- **Supplied data**:
________________________________________
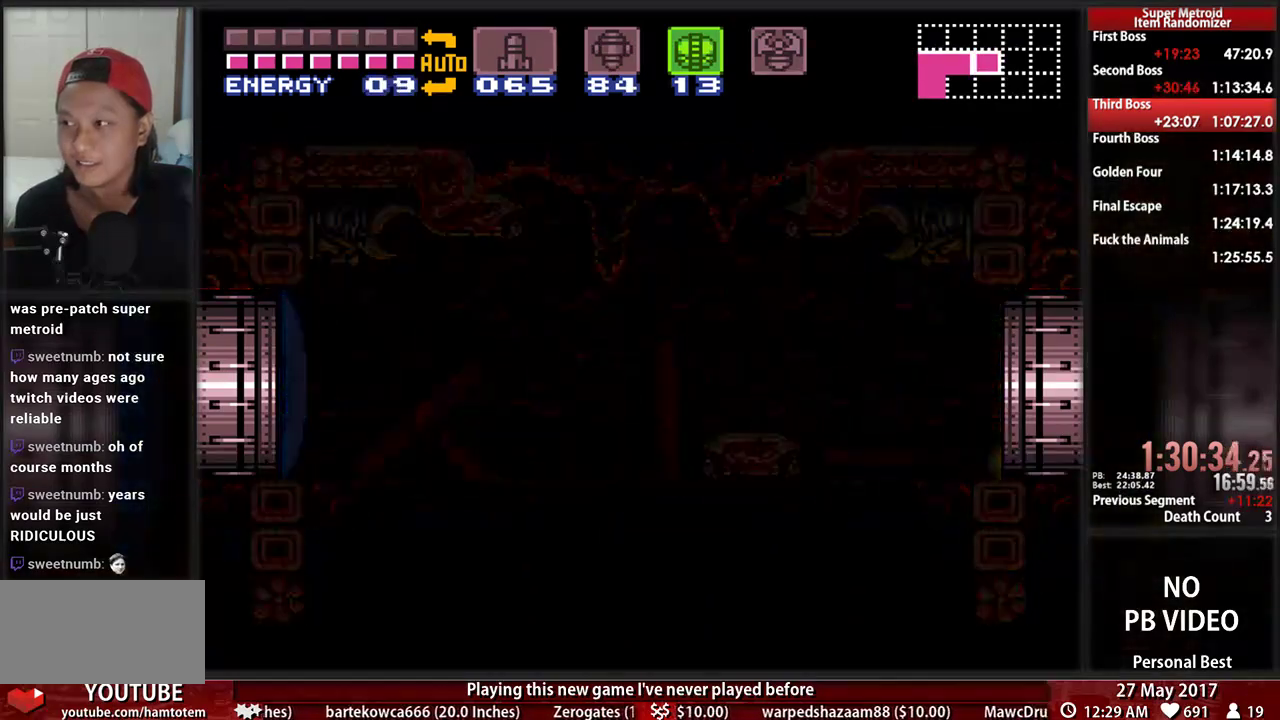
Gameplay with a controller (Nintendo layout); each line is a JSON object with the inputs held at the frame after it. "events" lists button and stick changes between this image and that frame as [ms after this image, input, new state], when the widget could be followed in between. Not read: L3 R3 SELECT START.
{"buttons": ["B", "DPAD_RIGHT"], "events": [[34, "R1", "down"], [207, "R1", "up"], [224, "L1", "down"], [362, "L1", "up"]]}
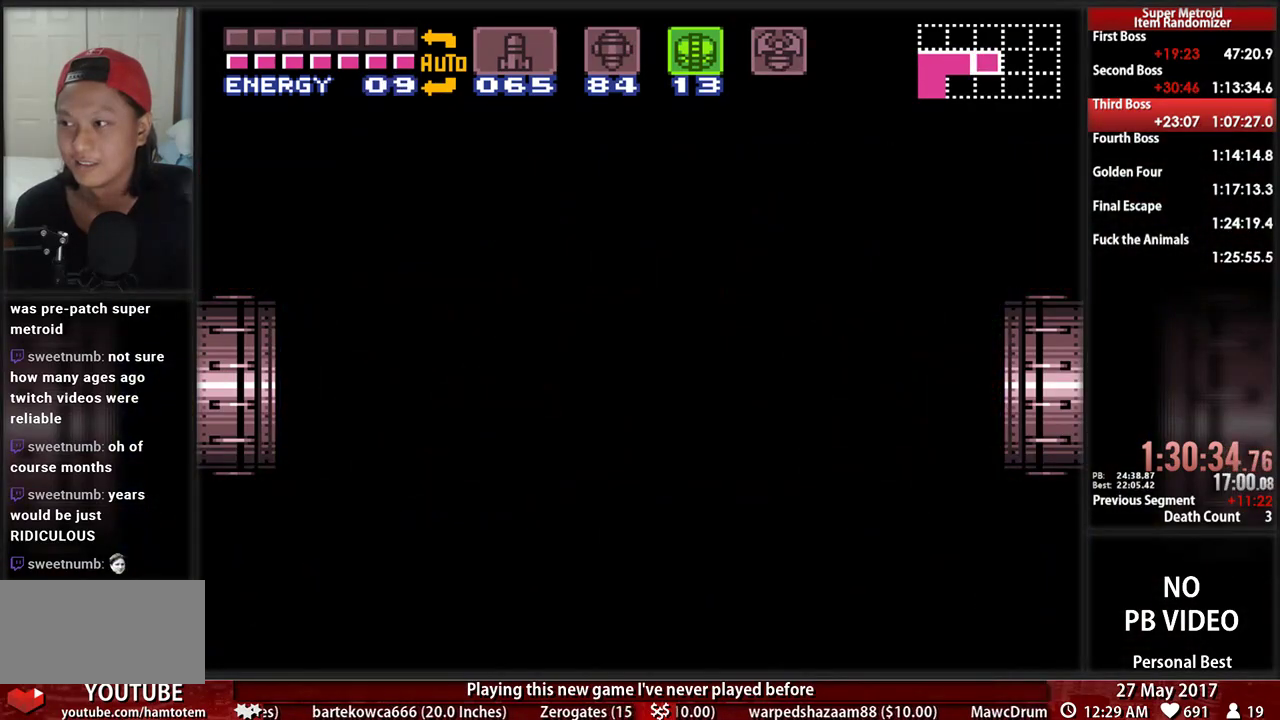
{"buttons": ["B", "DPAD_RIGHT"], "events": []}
________________________________________
- **What you will do**: Restate the listing word for word, pictures excluded.

- **Answer for this exercise**:
Gameplay with a controller (Nintendo layout); each line is a JSON object with the inputs held at the frame after it. "events" lists button and stick changes between this image and that frame as [ms after this image, input, new state], when the widget could be followed in between. Not read: L3 R3 SELECT START.
{"buttons": ["B", "DPAD_RIGHT"], "events": [[34, "R1", "down"], [207, "R1", "up"], [224, "L1", "down"], [362, "L1", "up"]]}
{"buttons": ["B", "DPAD_RIGHT"], "events": []}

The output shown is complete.